John Isner of the U.S. pumps his fist after beating world No. 1 Novak Djokovic of Serbia in their quarterfinal round match at the Men’s Cincinnati Open tennis tournament in Cincinnati, Ohio, on Friday. (Reuters)
CINCINNATI — American John Isner shocked world No. 1 Novak Djokovic, 7-6 (5), 3-6, 7-5, to reach the semifinals of the Western and Southern Open on Friday, ending the Serb’s bid to complete the career Golden Masters slam.
In a heavyweight matchup featuring two of the game’s big-hitters, it was Isner, the former University of Georgia national champion, who came out on top after a slugfest lasting two hours and 23 minutes to set up a meeting in the last four with Argentine Juan Martin Del Potro.
“It feels absolutely amazing,” Isner told reporters afterward. “I needed to keep this match close and to have the crowd on my side.”
Earlier, the seventh-seeded Del Potro beat Russian qualifier Dmitry Tursunov, 6-4, 3-6, 6-1, to kick off a mouth-watering day of quarterfinal action that will feature the ATP Tour’s ‘big four’ in Djokovic, Andy Murray, Rafa Nadal and Roger Federer.
Djokovic, a four-time runner-up on the Cincinnati hardcourts, had been eager to take the final step this year and become the first player to complete what the ATP Tour has dubbed the Career Golden Masters by winning all nine World Tour Masters titles.
“I just played a very bad match overall. Terrible match,” Serb Djokovic told reporters. “From beginning to end, except the start of the second set, I was just a different player totally. I wasn’t able to capitalize on my opportunities and serves. You know, in some important moments some double faults, and that’s the way it is.
“Of course now I’m disappointed because I really wanted to win. But it’s sport; I’ll move on.”

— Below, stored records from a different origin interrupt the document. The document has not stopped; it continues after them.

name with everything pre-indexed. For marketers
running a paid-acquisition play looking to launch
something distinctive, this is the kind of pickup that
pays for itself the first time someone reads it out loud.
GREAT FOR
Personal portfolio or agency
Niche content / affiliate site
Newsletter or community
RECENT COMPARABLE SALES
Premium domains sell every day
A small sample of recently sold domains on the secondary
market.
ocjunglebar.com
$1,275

Isner, the top-ranked American at No. 22 who has been in good form on hardcourt surfaces with a win in Atlanta and a runner-up finish in Washington, signaled right from the start that Djokovic was in for a fight.

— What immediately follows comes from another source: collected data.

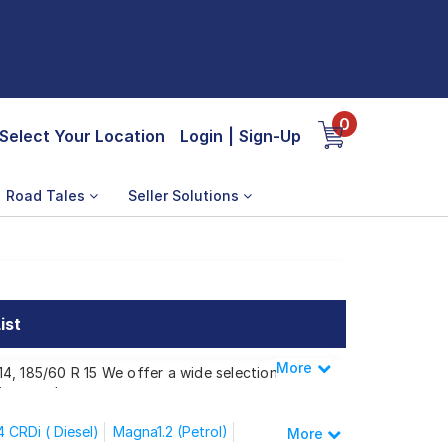
0
Select Your Location
Login
|
Sign-Up
Road Tales
Seller Solutions
ist
More
Less
 14, 185/60 R 15 We offer a wide selection
ing needs.
 CRDi ( Diesel)
Magna1.2 (Petrol)
More
ite i20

The two men set a pounding tone for the match in a 47-minute opening set that went to a tiebreak with the American prevailing, 7-5.
Facing a triple set point, Djokovic was able to fight off two but on the third he slammed a return into the net, giving Isner the early advantage to the delight of the partisan home crowd.
Djokovic stepped up the pressure in the second set, breaking Isner at the first opportunity on the way to a 3-0 lead before levelling the match.
But Isner was eager for the fight, coming back in the third and breaking Djokovic to cap the upset.
Djokovic was able to save the first of two match points with a thundering ace but Isner would seal the match on his second chance when the world number one sent a limp backhand return into the net.
Del Potro, the 2009 U.S. Open champion, continued to sharpen his hardcourt game before heading to Flushing Meadows, surviving a nearly two-hour centre court battle with Tursunov, the first qualifier to reach the last eight in Cincinnati in 11 years.
“Trying to play slices and different shots in this tournament before the U.S. Open to see how different I can play against the top guys or doing different things,” said Del Potro. “It’s the last tournament for me before the U.S. Open, so it means a good thing to close my preparations to get there.”